With AI pricing set to shift toward usage-based billing, now is the perfect time to audit your AI stack and figure out what's actually working for you.

You are a business advisor helping me evaluate my AI tool
investments. Here is my current situation:

Business type: [describe your business in 1-2 sentences]

AI tools I currently pay for: [list them with monthly costs]

Main ways I use AI right now: [list your top 3-5 use cases]

Tasks I still do manually that feel repetitive: [list them]

Biggest time drains in my week: [list them]

Based on this, please:
1. Identify which tools are giving me the most ROI and why
2. Flag any tools that are redundant or underused
3. Suggest 2-3 use cases I am probably missing that would
   save me the most time
4. Give me a priority order for where to focus my AI efforts
   over the next 90 days

Be honest and practical. I want to use AI smarter, not just more.

Why this works: Most of us adopt AI tools reactively... sign up, use them a bit, keep paying. This prompt treats your AI stack like any other business investment and gives you a personalised audit in plain English. As pricing shifts, the businesses that are intentional about this will have a real edge.

My Take

The dog cancer vaccine story is the one I keep coming back to this week.
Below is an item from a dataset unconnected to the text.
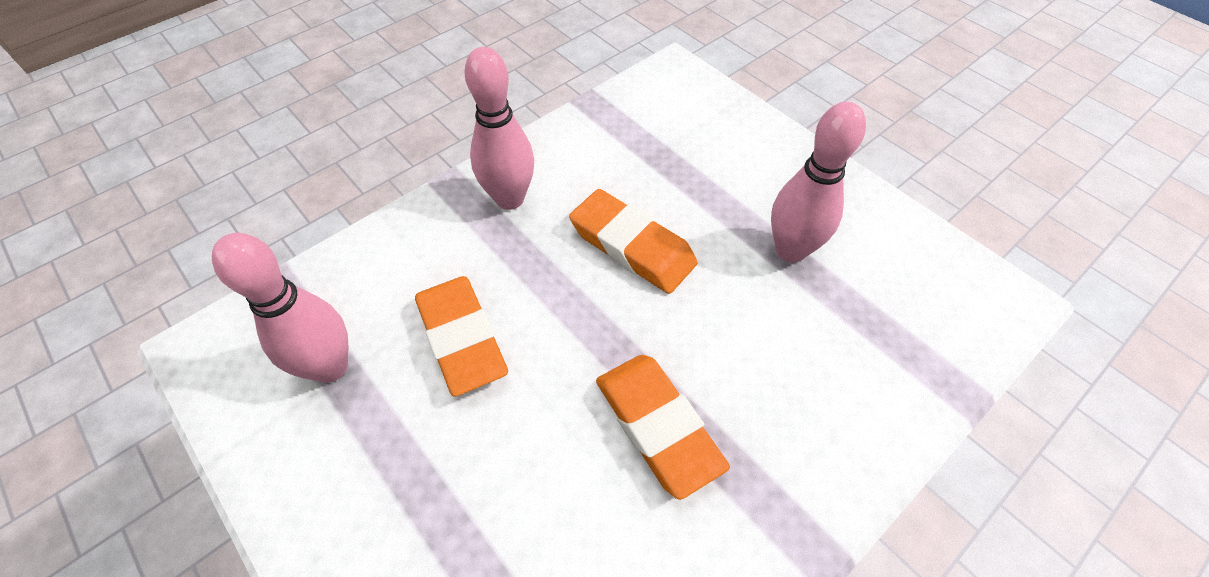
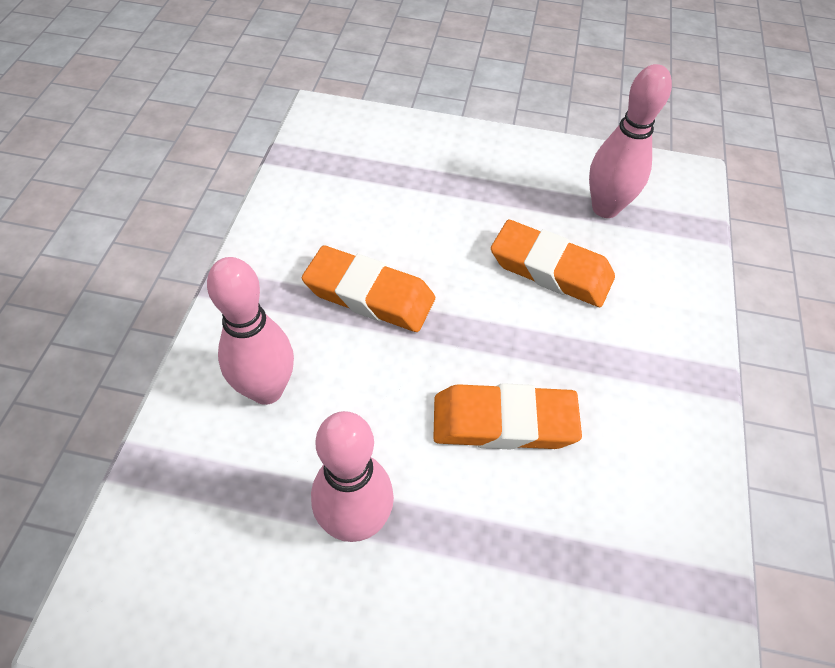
camera: 140 degrees right, 0 degrees up
(509, 199) = (651, 398): pink bowling pin -> pink bowling pin (267, 390)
Paul Conyngham didn't have a lab or a research team. He had a sick dog and access to the same tools you and I have right now. And he figured something out that researchers are still studying.


That's not a fluke. That's what happens when powerful tools land in the hands of someone who is genuinely motivated to solve a problem.


There's a lot of noise this week about who controls AI and what it's going to cost. But the story that matters most to me is still the dog. Because it's a reminder that the most important question isn't who owns the technology. It's what you decide to do with it.